08 de julho de 2026
Saúde

Diagnóstico é feito pelo exame de polissonografia

Sabrina Magalhães
| Tempo de leitura: 1 min

O exame de polissonografia é o melhor aliado dos médicos no diagnóstico dos distúrbios do sono. O paciente dorme uma noite inteira numa clínica ligado a diversos aparelhos que monitoram tudo o que acontece com ele durante o sono. São quase 20 eletrodos e uma câmera de vídeo registrando todos os movimentos.

O exame controla os níveis de consciência do paciente enquanto dorme, quantas vezes acordou, quantos microdespertares teve. Também coordena os batimentos cardíacos, se estiveram regulares ou se sofreram oscilações.
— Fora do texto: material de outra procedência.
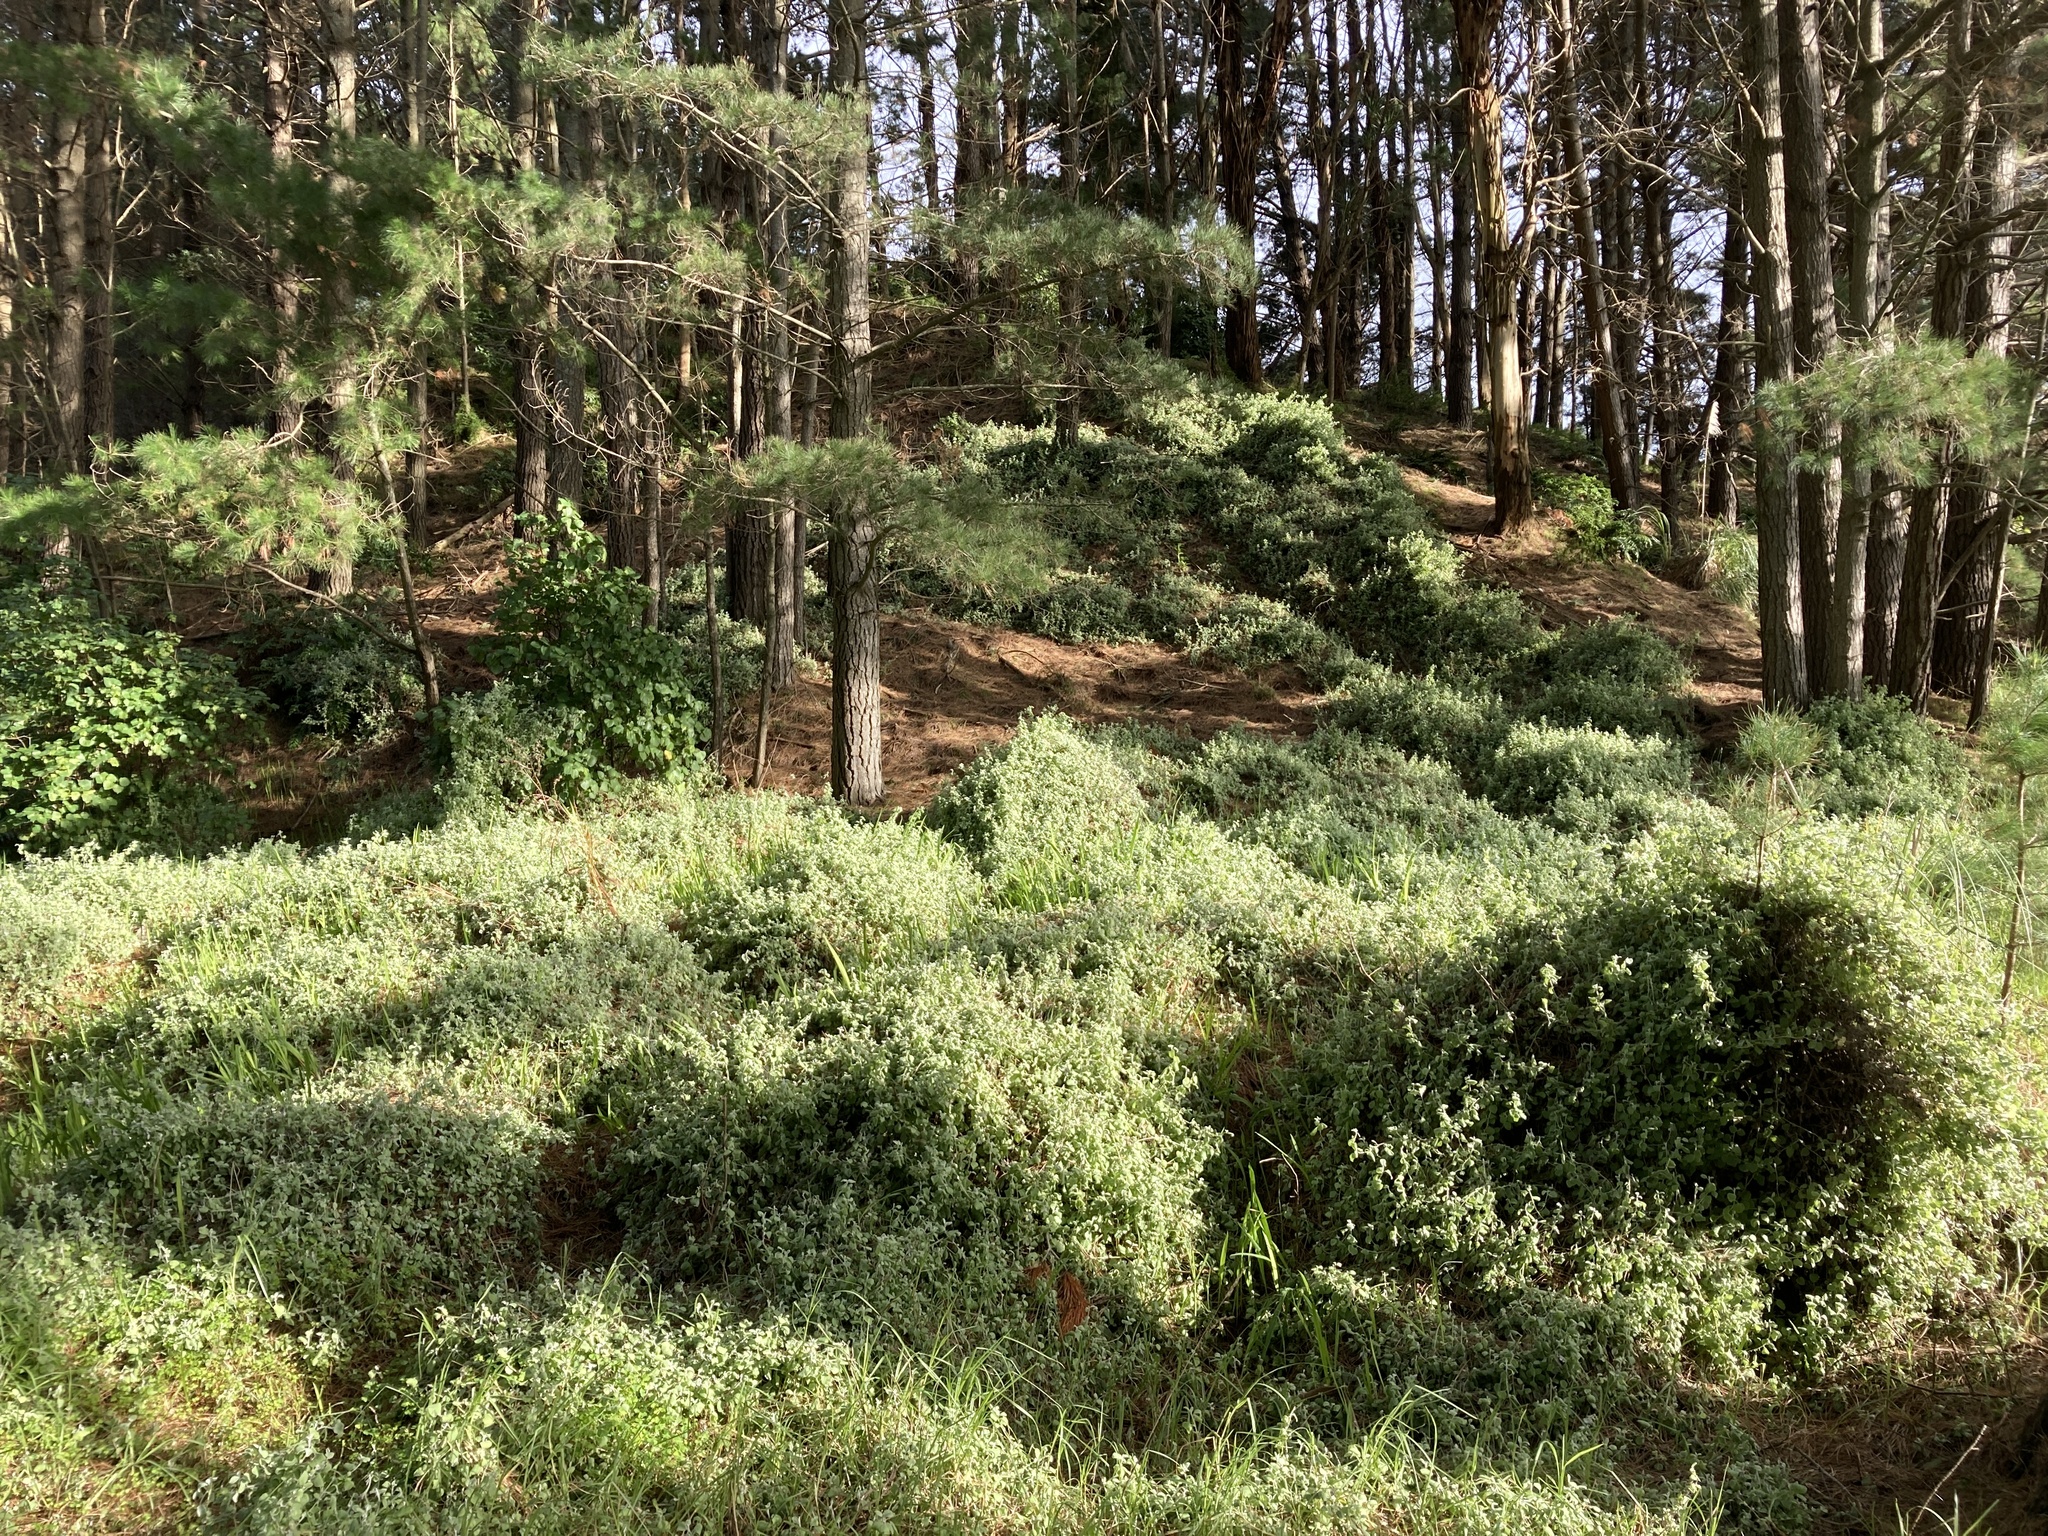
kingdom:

Sensores colocados nas pernas e no tronco indicam as mudanças de posição, se o paciente é agitado, se dorme de barriga para cima, de bruços ou de lado. Eletrodos afixados no rosto indicam se houve contração excessiva dos músculos da face, que indicariam bruxismo, por exemplo.

O eletroculograma acompanha o movimento dos olhos, que determina as fases mais profundas do sono. A oximetria verifica a quantidade e regularidade da oxigenação sangüínea. Um sensor colocado entre a boca e o nariz mede a passagem do ar e registra a freqüência e eventuais dificuldades respiratórias.
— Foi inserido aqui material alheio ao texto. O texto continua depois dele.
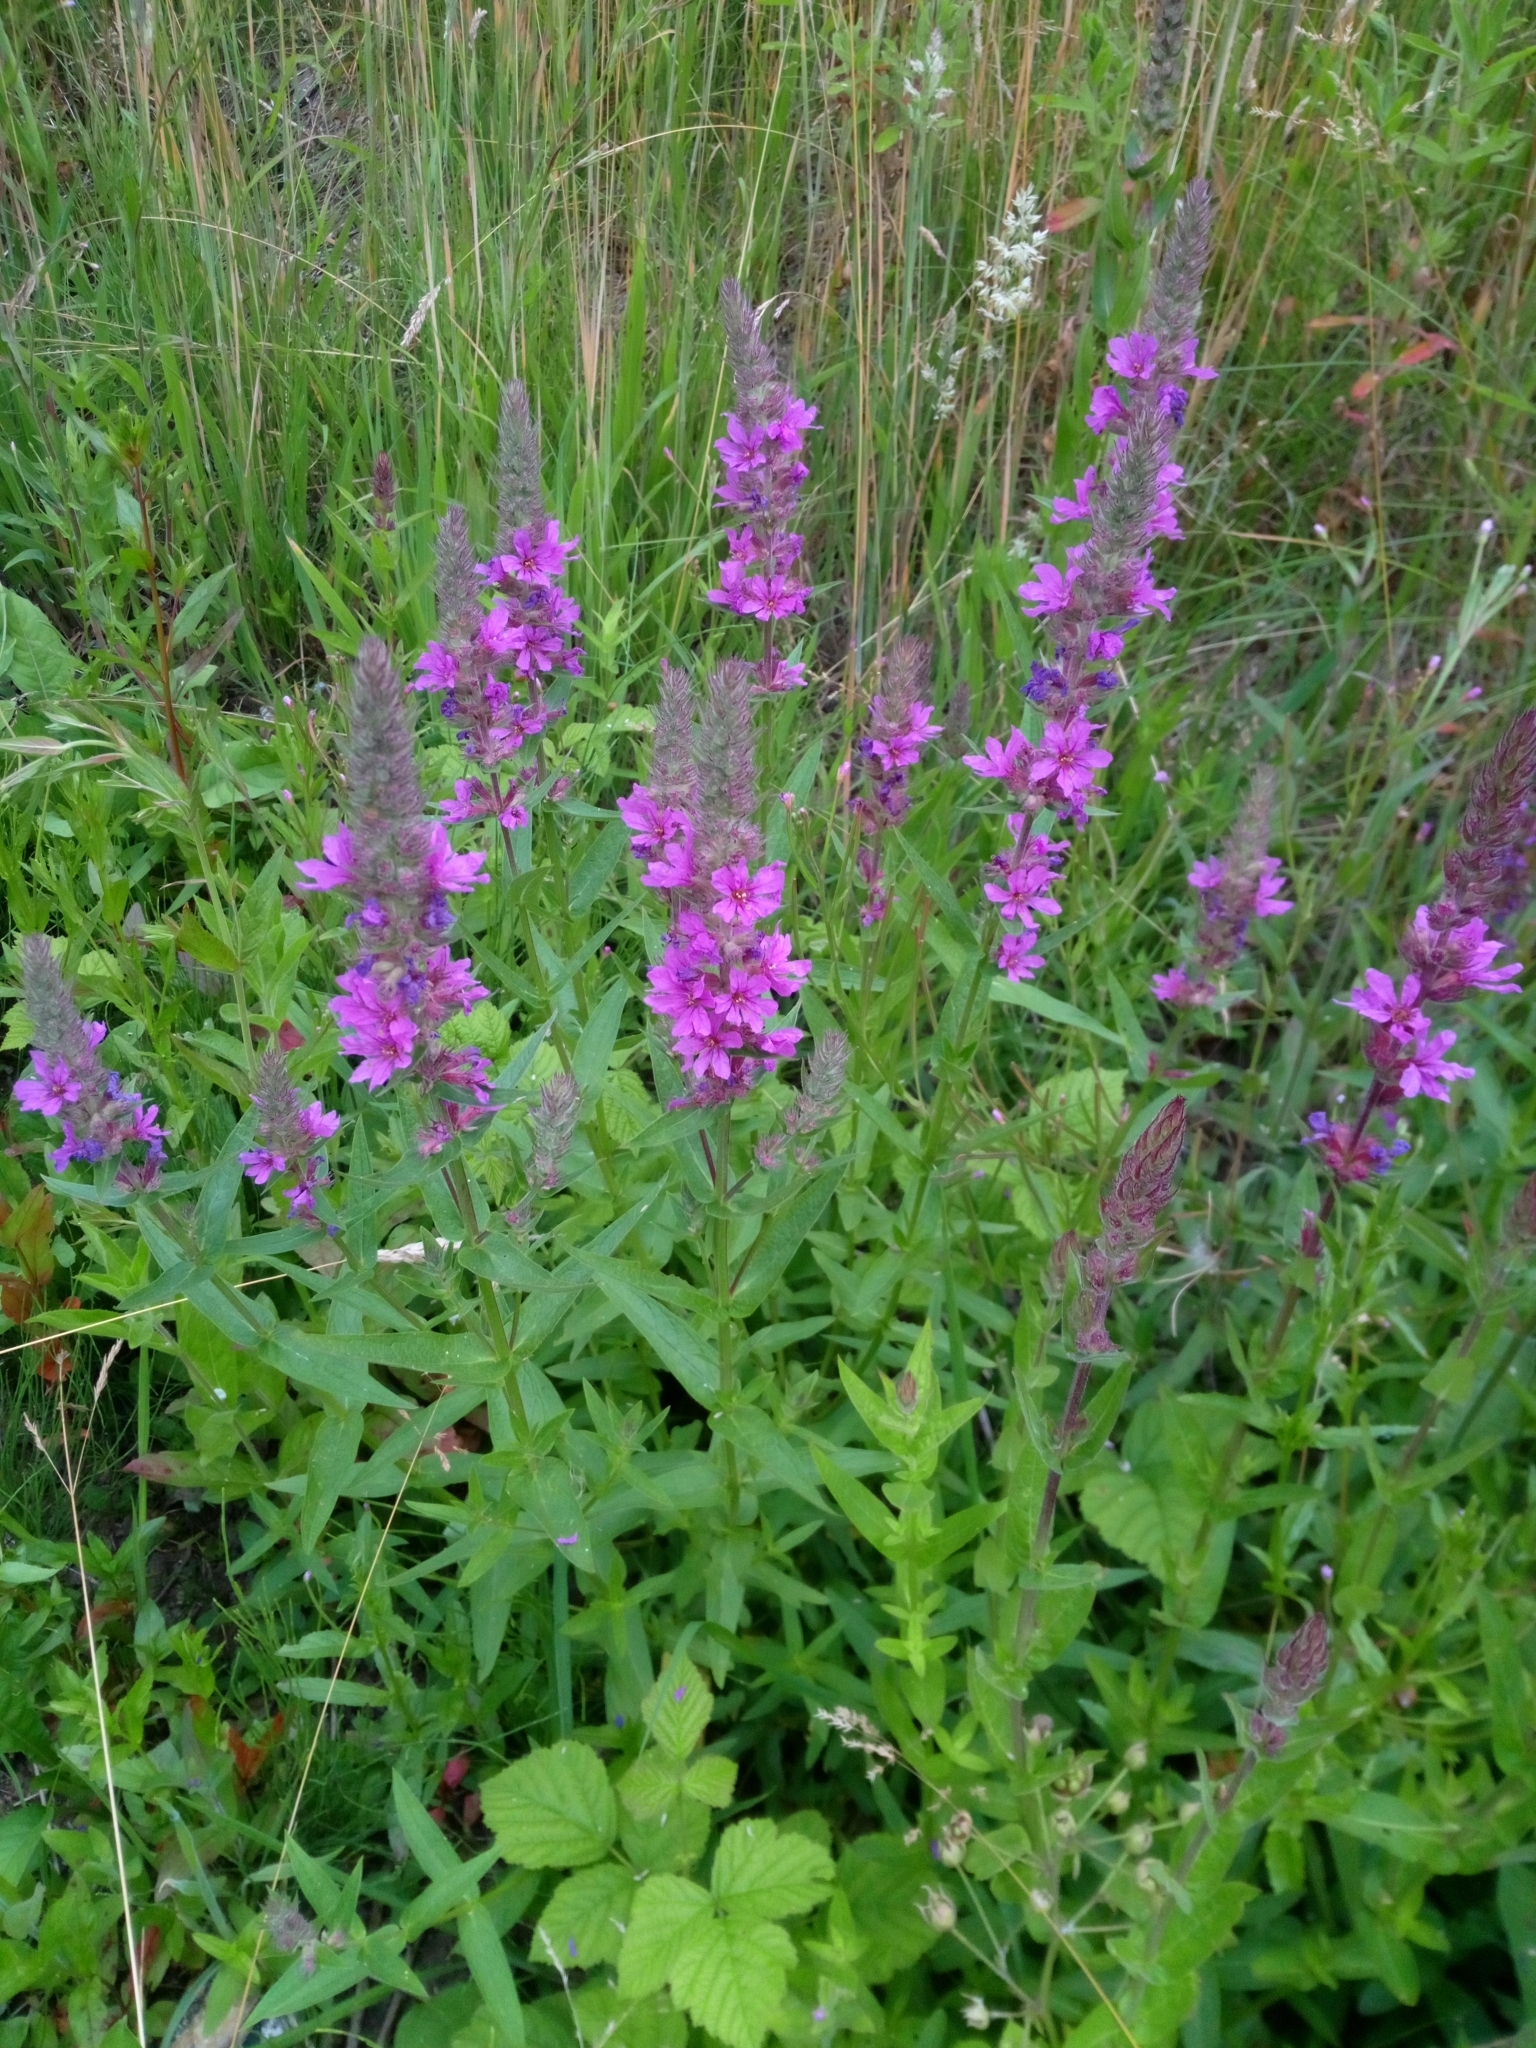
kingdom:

Ao final de uma noite, o exame indicará as principais características do sono daquele paciente. Quantas vezes acordou, quantas apnéias sofreu, por quais estágios do sono passou, se falou, roncou ou caminhou durante a noite e assim por diante.

Tal avaliação permite ao profissional identificar todos os distúrbios que aquela pessoa apresenta durante a noite. A partir daí, fica mais fácil indicar o tratamento mais adequado.